**DOCUMENT TEXT**
....

The Chargers once again would never lead during the game. The game was officially sealed when Chad Greenway returned an interception 91 yards down the sidelines for a touchdown. Adrian Peterson would rush for 126 yards on 20 attempts, including a 43-yard touchdown early in the third quarter on a play in which he ran through Charger defenders. With the loss, the Chargers fell to 1-2.

| Quarter | 1 | 2 | 3 | 4 | Total |
|---|---|---|---|---|---|
| Chargers | 0 | 7 | 0 | 7 | 14 |
| Vikings | 3 | 7 | 14 | 7 | 31 |

====Week 4: vs. Cleveland Browns====

The Browns would go down to tie the game with a touchdown and a 2-point conversion. The Chargers would then get into field goal range for kicker Josh Lambo. Lambo attempted a 39-yard attempt, but the kick was no good, and the game appeared to be heading to overtime. However, the Browns were flagged for being offsides, as Tramon Williams jumped before the ball was snapped. The penalty gave Lambo a chance at redemption. This time, Lambo drilled the game-winning 34-yard field goal to give the Chargers the win. With the win, the Chargers improved to 2-2.

| Quarter | 1 | 2 | 3 | 4 | Total |
|---|---|---|---|---|---|
| Browns | 3 | 10 | 3 | 11 | 27 |
| Chargers | 7 | 6 | 7 | 10 | 30 |

====Week 5: vs. Pittsburgh Steelers====

The Chargers took the lead after Josh Lambo made a 54-yard field goal with 2:56 remaining in the game. However, the Steelers, led by Michael Vick, were able to march all the way down the field to score as time expired. The final play came on a wildcat formation call, as running back Le'Veon Bell took the direct snap and rushed in for the game winner as the clock expired. The play was reviewed, and the call stood, giving Pittsburgh the win. This game is also notable for the number of Steeler fans that showed up to the game. According to the attendance, there were over 1,000 Steeler fans in the crowd during this game, and whenever the Steelers would score, terrible towels would be waved all over the place, as if the game was being held at Heinz Field. With the loss, the Chargers fell to 2-3.

....

**DATASET ENTRIES**
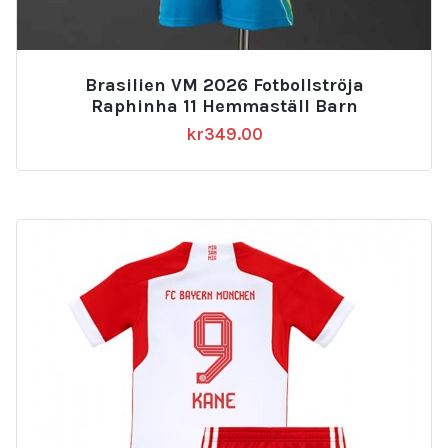
Brasilien VM 2026 Fotbollströja
Raphinha 11 Hemmaställ Barn
kr
349.00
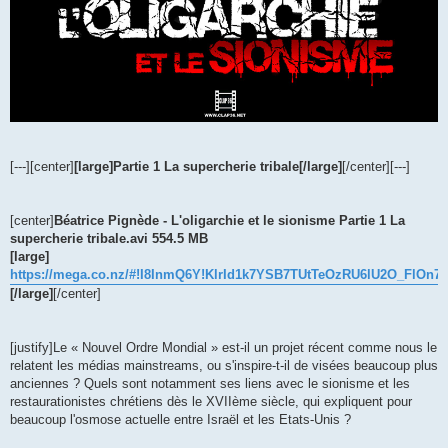
[---][center]
[large]Partie 1 La supercherie tribale[/large]
[/center][---]
[center]
Béatrice Pignède - L'oligarchie et le sionisme Partie 1 La
supercherie tribale.avi 554.5 MB
[large]
https://mega.co.nz/#!I8InmQ6Y!KlrId1k7YSB7TUtTeOzRU6lU2O_FlO
[/large]
[/center]
[justify]Le « Nouvel Ordre Mondial » est-il un projet récent comme nous le
relatent les médias mainstreams, ou s'inspire-t-il de visées beaucoup plus
anciennes ? Quels sont notamment ses liens avec le sionisme et les
restaurationistes chrétiens dès le XVIIème siècle, qui expliquent pour
beaucoup l'osmose actuelle entre Israël et les Etats-Unis ?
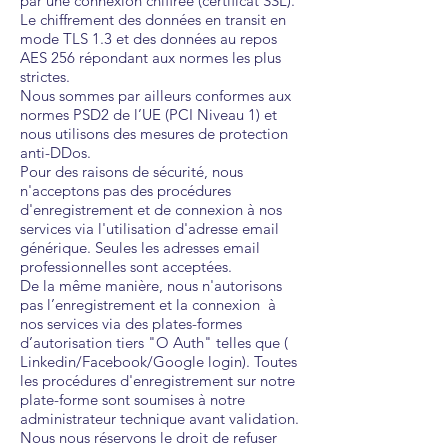
par une connexion chiffrée (certificat SSL).
Le chiffrement des données en transit en
mode TLS 1.3 et des données au repos
AES 256 répondant aux normes les plus
strictes.
Nous sommes par ailleurs conformes aux
normes PSD2 de l’UE (PCI Niveau 1) et
nous utilisons des mesures de protection
anti-DDos.
Pour des raisons de sécurité, nous
n'acceptons pas des procédures
d'enregistrement et de connexion à nos
services via l'utilisation d'adresse email
générique. Seules les adresses email
professionnelles sont acceptées.
De la même manière, nous n'autorisons
pas l’enregistrement et la connexion à
nos services via des plates-formes
d’autorisation tiers "O Auth" telles que (
Linkedin/Facebook/Google login). Toutes
les procédures d'enregistrement sur notre
plate-forme sont soumises à notre
administrateur technique avant validation.
Nous nous réservons le droit de refuser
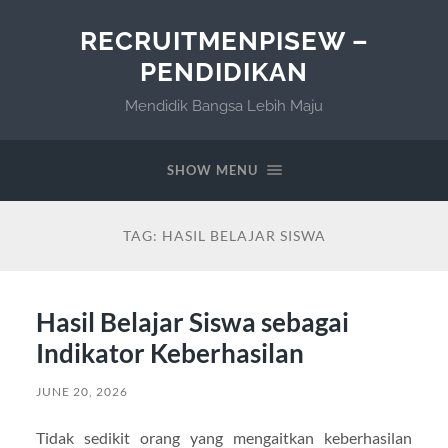
RECRUITMENPISEW –
PENDIDIKAN
Mendidik Bangsa Lebih Maju
SHOW MENU
TAG:
HASIL BELAJAR SISWA
Hasil Belajar Siswa sebagai
Indikator Keberhasilan
JUNE 20, 2026
Tidak sedikit orang yang mengaitkan keberhasilan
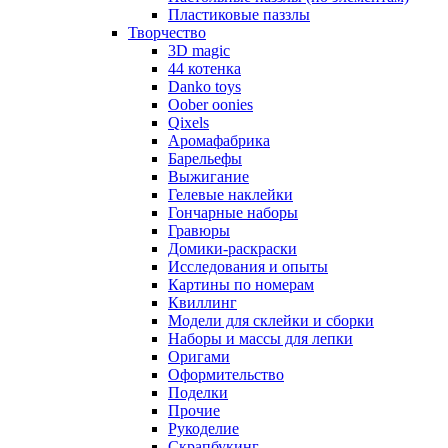
Пластиковые паззлы
Творчество
3D magic
44 котенка
Danko toys
Oober oonies
Qixels
Аромафабрика
Барельефы
Выжигание
Гелевые наклейки
Гончарные наборы
Гравюры
Домики-раскраски
Исследования и опыты
Картины по номерам
Квиллинг
Модели для склейки и сборки
Наборы и массы для лепки
Оригами
Оформительство
Поделки
Прочие
Рукоделие
Скрапбукинг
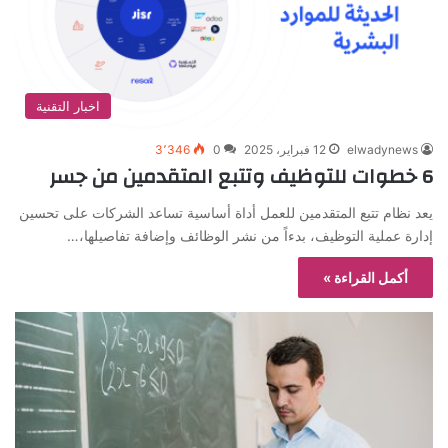
اخبار التقنية
elwadynews
12 فبراير، 2025
0
3٬346
6 خطوات للتوظيف وتتبع المتقدمين من جسر
يعد نظام تتبع المتقدمين للعمل أداة أساسية تساعد الشركات على تحسين
إدارة عملية التوظيف، بدءاً من نشر الوظائف وإضافة تفاصيلها،…
أكمل القراءة »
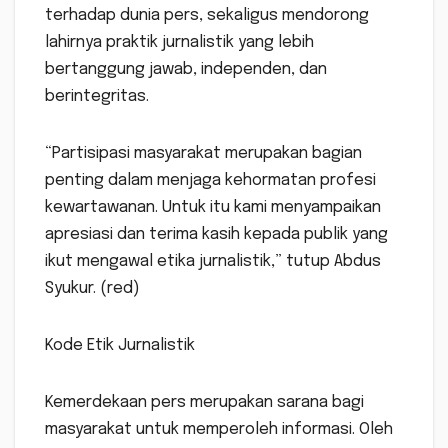
terhadap dunia pers, sekaligus mendorong
lahirnya praktik jurnalistik yang lebih
bertanggung jawab, independen, dan
berintegritas.
“Partisipasi masyarakat merupakan bagian
penting dalam menjaga kehormatan profesi
kewartawanan. Untuk itu kami menyampaikan
apresiasi dan terima kasih kepada publik yang
ikut mengawal etika jurnalistik,” tutup Abdus
Syukur. (red)
Kode Etik Jurnalistik
Kemerdekaan pers merupakan sarana bagi
masyarakat untuk memperoleh informasi. Oleh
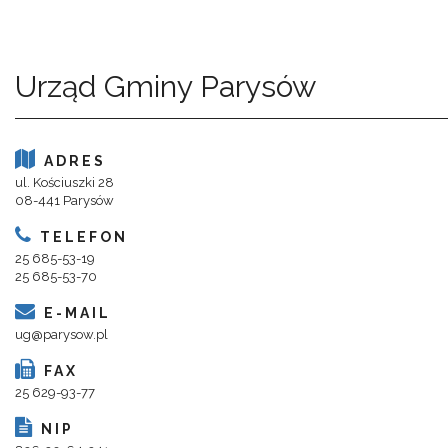
Urząd Gminy Parysów
ADRES
ul. Kościuszki 28
08-441 Parysów
TELEFON
25 685-53-19
25 685-53-70
E-MAIL
ug@parysow.pl
FAX
25 629-93-77
NIP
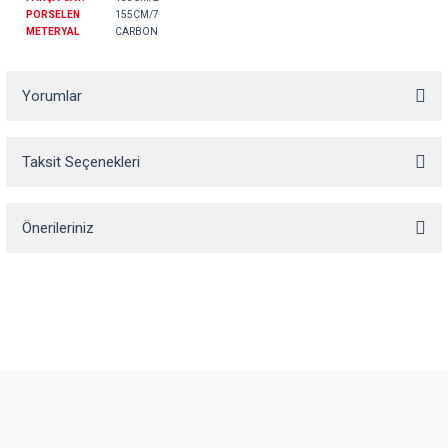
PORSELEN
155CM/7
METERYAL
CARBON
Yorumlar
Taksit Seçenekleri
Bu ürüne ilk yorumu siz yapın!
Önerileriniz
Yorum Yaz
Bu ürünün fiyat bilgisi, resim, ürün açıklamalarında ve diğer konularda
yetersiz gördüğünüz noktaları öneri formunu kullanarak tarafımıza
iletebilirsiniz.
Görüş ve önerileriniz için teşekkür ederiz.
Ürün resmi kalitesiz, bozuk veya görüntülenemiyor.
Ürün açıklamasında eksik bilgiler bulunuyor.
Ürün bilgilerinde hatalar bulunuyor.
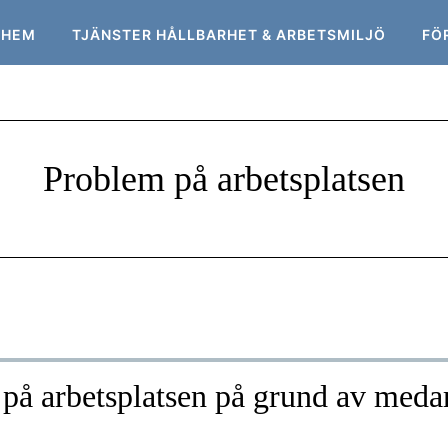
HEM
TJÄNSTER HÅLLBARHET & ARBETSMILJÖ
FÖ
Problem på arbetsplatsen
på arbetsplatsen på grund av meda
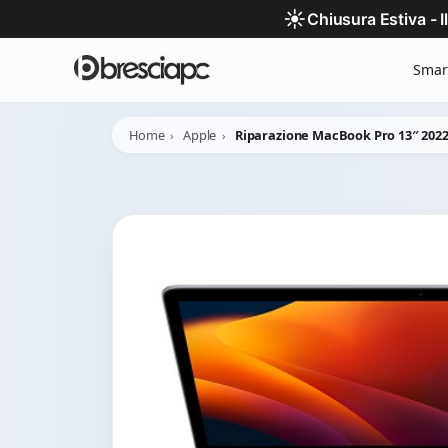
☀️
Chiusura Estiva - 
Smar
Home
Apple
Riparazione MacBook Pro 13″ 2022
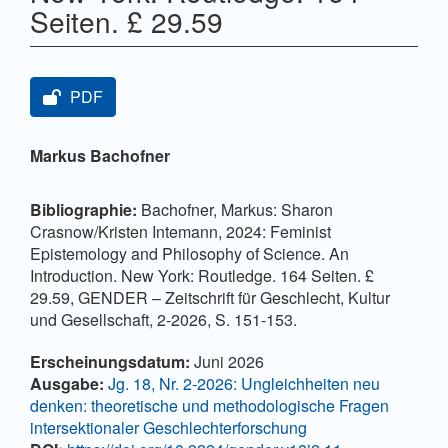
Seiten. £ 29.59
Artikel-Sidebar
PDF
Hauptsächlicher Artikelinhalt
Markus Bachofner
Bibliographie:
Bachofner, Markus: Sharon
Crasnow/Kristen Intemann, 2024: Feminist
Epistemology and Philosophy of Science. An
Introduction. New York: Routledge. 164 Seiten. £
29.59, GENDER – Zeitschrift für Geschlecht, Kultur
und Gesellschaft, 2-2026, S. 151-153.
Artikel-Details
Erscheinungsdatum:
Juni 2026
Ausgabe:
Jg. 18, Nr. 2-2026: Ungleichheiten neu
denken: theoretische und methodologische Fragen
intersektionaler Geschlechterforschung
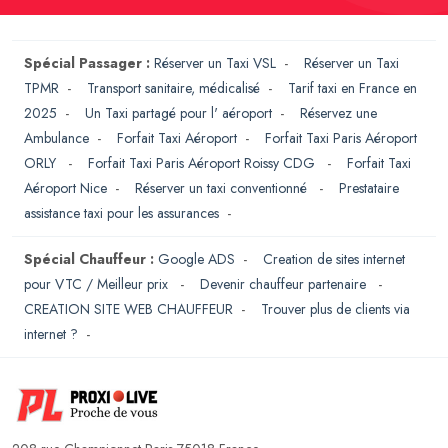
Spécial Passager :
Réserver un Taxi VSL
-
Réserver un Taxi
TPMR
-
Transport sanitaire, médicalisé
-
Tarif taxi en France en
2025
-
Un Taxi partagé pour l' aéroport
-
Réservez une
Ambulance
-
Forfait Taxi Aéroport
-
Forfait Taxi Paris Aéroport
ORLY
-
Forfait Taxi Paris Aéroport Roissy CDG
-
Forfait Taxi
Aéroport Nice
-
Réserver un taxi conventionné
-
Prestataire
assistance taxi pour les assurances
-
Spécial Chauffeur :
Google ADS
-
Creation de sites internet
pour VTC / Meilleur prix
-
Devenir chauffeur partenaire
-
CREATION SITE WEB CHAUFFEUR
-
Trouver plus de clients via
internet ?
-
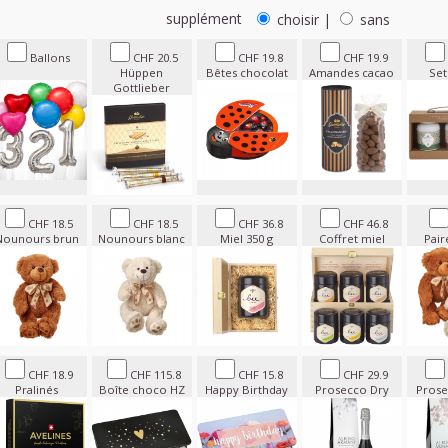
supplément
choisir
|
sans
Ballons
CHF 20.5
CHF 19.8
CHF 19.9
Hüppen
Bêtes chocolat
Amandes cacao
Set
Gottlieber
CHF 18.5
CHF 18.5
CHF 36.8
CHF 46.8
Nounours brun
Nounours blanc
Miel 350 g
Coffret miel
Pair
CHF 18.9
CHF 115.8
CHF 15.8
CHF 29.9
Pralinés
Boîte choco HZ
Happy Birthday
Prosecco Dry
Prose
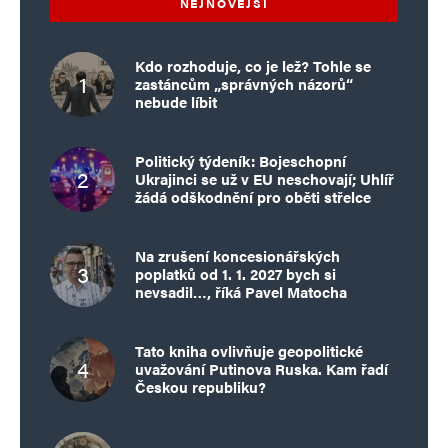
NEJNOVĚJŠÍ
Kdo rozhoduje, co je lež? Tohle se
zastáncům „správných názorů“
nebude líbit
Politický týdeník: Bojeschopní
Ukrajinci se už v EU neschovají; Uhlíř
žádá odškodnění pro oběti střelce
Na zrušení koncesionářských
poplatků od 1. 1. 2027 bych si
nevsadil…, říká Pavel Matocha
Tato kniha ovlivňuje geopolitické
uvažování Putinova Ruska. Kam řadí
Českou republiku?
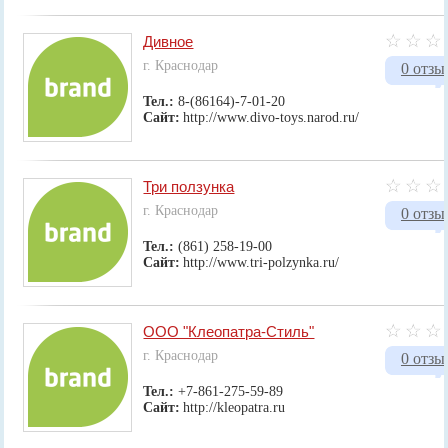
Дивное
г. Краснодар
0 отзы
Тел.:
8-(86164)-7-01-20
Сайт:
http://www.divo-toys.narod.ru/
Три ползунка
г. Краснодар
0 отзы
Тел.:
(861) 258-19-00
Сайт:
http://www.tri-polzynka.ru/
ООО "Клеопатра-Стиль"
г. Краснодар
0 отзы
Тел.:
+7-861-275-59-89
Сайт:
http://kleopatra.ru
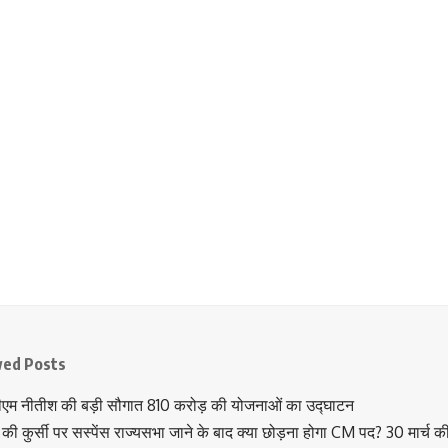
wed Posts
ीएम नीतीश की बड़ी सौगात 810 करोड़ की योजनाओं का उद्घाटन
की कुर्सी पर सस्पेंस राज्यसभा जाने के बाद क्या छोड़ना होगा CM पद? 30 मार्च क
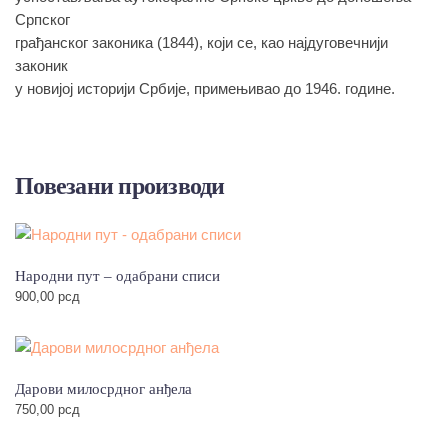
Српског
грађанског законика (1844), који се, као најдуговечнији
законик
у новијој историји Србије, примењивао до 1946. године.
Повезани производи
Народни пут – одабрани списи
900,00
рсд
Дарови милосрдног анђела
750,00
рсд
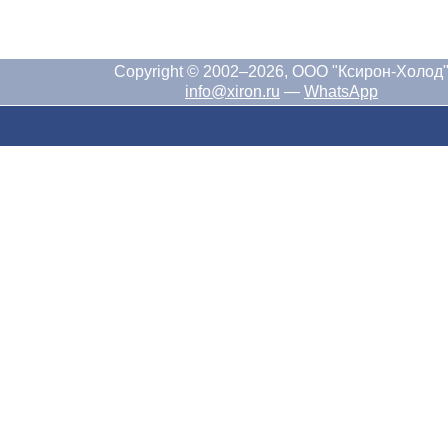
Copyright © 2002–2026, ООО "Ксирон-Холод
info@xiron.ru
—
WhatsApp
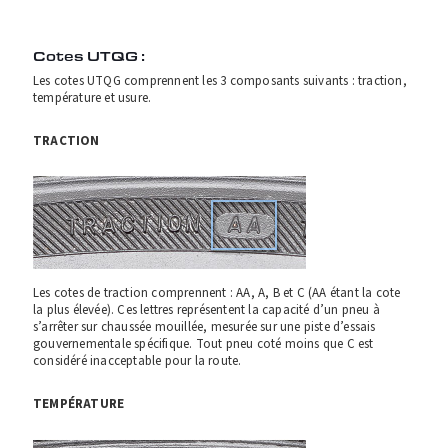
Cotes UTQG :
Les cotes UTQG comprennent les 3 composants suivants : traction,
température et usure.
TRACTION
Les cotes de traction comprennent : AA, A, B et C (AA étant la cote
la plus élevée). Ces lettres représentent la capacité d’un pneu à
s’arrêter sur chaussée mouillée, mesurée sur une piste d’essais
gouvernementale spécifique. Tout pneu coté moins que C est
considéré inacceptable pour la route.
TEMPÉRATURE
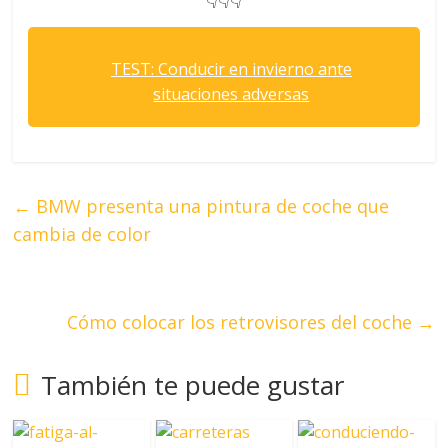
👇👇👇
TEST: Conducir en invierno ante
situaciones adversas
←
BMW presenta una pintura de coche que
cambia de color
Cómo colocar los retrovisores del coche
→
También te puede gustar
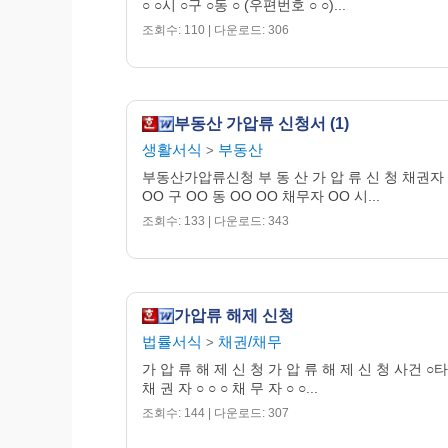
○ ○시 ○구 ○동 ○ (우편번호 ○ ○)...
다
. [
아니오
로 대답한 경우
]
채권자는 본안
“
”
조회수: 110 | 다운로드: 306
예
본안소송 제기 예정일
:
□
→
아니오
사유
:
□
→
4.
중복가압류와
관련하여
가
.
채권자는 신청서에 기재한 청구채권
(
금
부동산 가압류 신청서 (1)
신청한 사실이 있습니까
? (
과거 및 현재
생활서식
부동산
>
예
아니오
□
□
나
. [
예
로 대답한 경우
]
부동산가압류신청 부 동 산 가 압 류 신 청 채권자 
“
”
가압류를 신청한 법원
사건번호
사건
①
·
·
OO 구 OO 동 OO OO 채무자 OO 시...
조회수: 133 | 다운로드: 343
현재 진행상황 또는 결과
(
취하
/
각하
/
인
②
다
. [
다른 가압류가 인용된 경우
]
추가로 이
가압류 해제 신청
법률서식
채권/채무
>
가 압 류 해 제 신 청 가 압 류 해 제 신 청 사건 ○
채 권 자 ○ ○ ○ 채 무 자 ○ ○...
조회수: 144 | 다운로드: 307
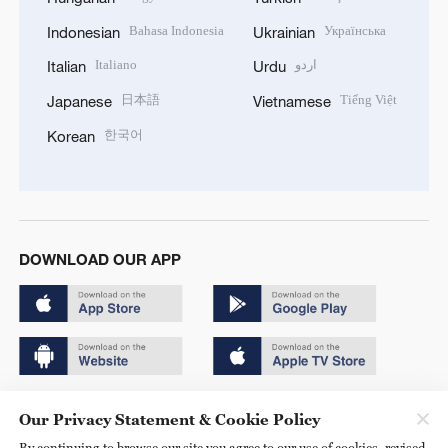
Bahasa Indonesia
Українська
Indonesian
Ukrainian
Italiano
اردو
Italian
Urdu
日本語
Tiếng Việt
Japanese
Vietnamese
한국어
Korean
DOWNLOAD OUR APP
Copyright © 2024 CGTN.
Our Privacy Statement & Cookie Policy
京ICP备20000184号
By continuing to browse our site you agree to our use of cookies, revised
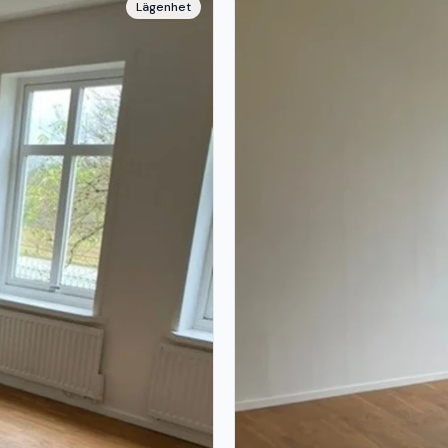
Lägenhet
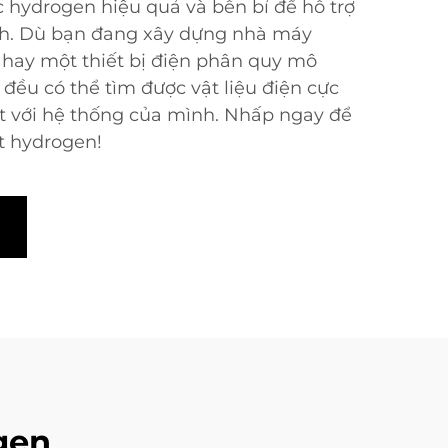
 hydrogen hiệu quả và bền bỉ để hỗ trợ
nh. Dù bạn đang xây dựng nhà máy
hay một thiết bị điện phân quy mô
đều có thể tìm được vật liệu điện cực
 với hệ thống của mình. Nhấp ngay để
ất hydrogen!
gen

....

**EXERCISE INSTRUCTIONS**
(1) In the entries, rename "TELEFON" as "PHONE" throughout the lines between the one holding "اخبار التقنية" and the one holding "Riparazione MacBook Pro 13″ 2022", inclusive, and give those lines back with nothing else changed. Leave the pictures out.
(2) Carry the game-by-game account of the Chargers' season forward from its last sentence.

**ANSWERS TO THE EXERCISE**
(1)
اخبار التقنية
elwadynews
12 فبراير، 2025
0
3٬346
6 خطوات للتوظيف وتتبع المتقدمين من جسر
يعد نظام تتبع المتقدمين للعمل أداة أساسية تساعد الشركات على تحسين
إدارة عملية التوظيف، بدءاً من نشر الوظائف وإضافة تفاصيلها،…
أكمل القراءة »
terhadap dunia pers, sekaligus mendorong
lahirnya praktik jurnalistik yang lebih
bertanggung jawab, independen, dan
berintegritas.
“Partisipasi masyarakat merupakan bagian
penting dalam menjaga kehormatan profesi
kewartawanan. Untuk itu kami menyampaikan
apresiasi dan terima kasih kepada publik yang
ikut mengawal etika jurnalistik,” tutup Abdus
Syukur. (red)
Kode Etik Jurnalistik
Kemerdekaan pers merupakan sarana bagi
masyarakat untuk memperoleh informasi. Oleh
Urząd Gminy Parysów
ADRES
ul. Kościuszki 28
08-441 Parysów
PHONE
25 685-53-19
25 685-53-70
E-MAIL
ug@parysow.pl
FAX
25 629-93-77
NIP
PORSELEN
155CM/7
METERYAL
CARBON
Yorumlar
Taksit Seçenekleri
Bu ürüne ilk yorumu siz yapın!
Önerileriniz
Yorum Yaz
Bu ürünün fiyat bilgisi, resim, ürün açıklamalarında ve diğer konularda
yetersiz gördüğünüz noktaları öneri formunu kullanarak tarafımıza
iletebilirsiniz.
Görüş ve önerileriniz için teşekkür ederiz.
Ürün resmi kalitesiz, bozuk veya görüntülenemiyor.
Ürün açıklamasında eksik bilgiler bulunuyor.
Ürün bilgilerinde hatalar bulunuyor.
HEM
TJÄNSTER HÅLLBARHET & ARBETSMILJÖ
FÖ
Problem på arbetsplatsen
på arbetsplatsen på grund av meda
☀️
Chiusura Estiva - 
Smar
Home
Apple
Riparazione MacBook Pro 13″ 2022

(2)
| Quarter | 1 | 2 | 3 | 4 | Total |
|---|---|---|---|---|---|
| Steelers | 0 | 3 | 7 | 14 | 24 |
| Chargers | 7 | 0 | 0 | 13 | 20 |

====Week 6: at Green Bay Packers====

The Chargers travel to Lambeau Field to take on Aaron Rodgers and the red-hot Green Bay Packers. However, despite a big day from Philip Rivers throwing for 503 yards, it wasn't enough to stun the Packers in Lambeau and they would go on to lose, 27-20.

With the close loss, the Chargers drop to 2-4.

| Quarter | 1 | 2 | 3 | 4 | Total |
|---|---|---|---|---|---|
| Chargers | 3 | 7 | 7 | 3 | 20 |
| Packers | 14 | 3 | 7 | 3 | 27 |

====Week 7: vs. Oakland Raiders====

The Chargers would trail as much as 37-6 for most of the game. The Chargers would try to come back, and outscored Oakland 23-0 in the fourth quarter. However, it was not enough, as the Chargers lost 37-29. With the loss, the Chargers fell to 2-5.

| Quarter | 1 | 2 | 3 | 4 | Total |
|---|---|---|---|---|---|
| Raiders | 10 | 20 | 7 | 0 | 37 |
| Chargers | 3 | 3 | 0 | 23 | 29 |

====Week 8: at Baltimore Ravens====

The 1-6 Ravens took down the Chargers after Justin Tucker nailed the game winning 39-yard field goal as time expired. With the loss, the Chargers fell to 2-6.

| Quarter | 1 | 2 | 3 | 4 | Total |
|---|---|---|---|---|---|
| Chargers | 3 | 13 | 7 | 3 | 26 |
| Ravens | 6 | 7 | 6 | 10 | 29 |

====Week 9: vs. Chicago Bears====

For the second time this season, the Chargers home opponent's fans seemed to outnumber their own fans, as Bears fans were heard for most of the game. The Chargers would lead for most of the game. However, the Bears would go down to take the lead on a Zach Miller touchdown. Miller had to go airborne and made the catch with one hand. The grab would seal the win for the Bears. With the loss, the Chargers fell to 2-7 and they finished 1-3 against the NFC North.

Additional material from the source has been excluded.